● **Task statement**
Lift every line from the entries that includes the word "winstoogmerk".
■ ■ ■ ■ ■
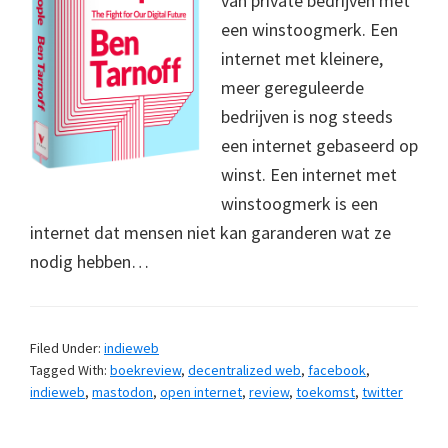
van private bedrijven met
een winstoogmerk. Een
internet met kleinere,
meer gereguleerde
bedrijven is nog steeds
een internet gebaseerd op
winst. Een internet met
winstoogmerk is een
internet dat mensen niet kan garanderen wat ze
nodig hebben…
Filed Under:
indieweb
Tagged With:
boekreview
,
decentralized web
,
facebook
,
indieweb
,
mastodon
,
open internet
,
review
,
toekomst
,
twitter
■ ■ ■ ■ ■
● **Result of the exercise**
een winstoogmerk. Een
winstoogmerk is een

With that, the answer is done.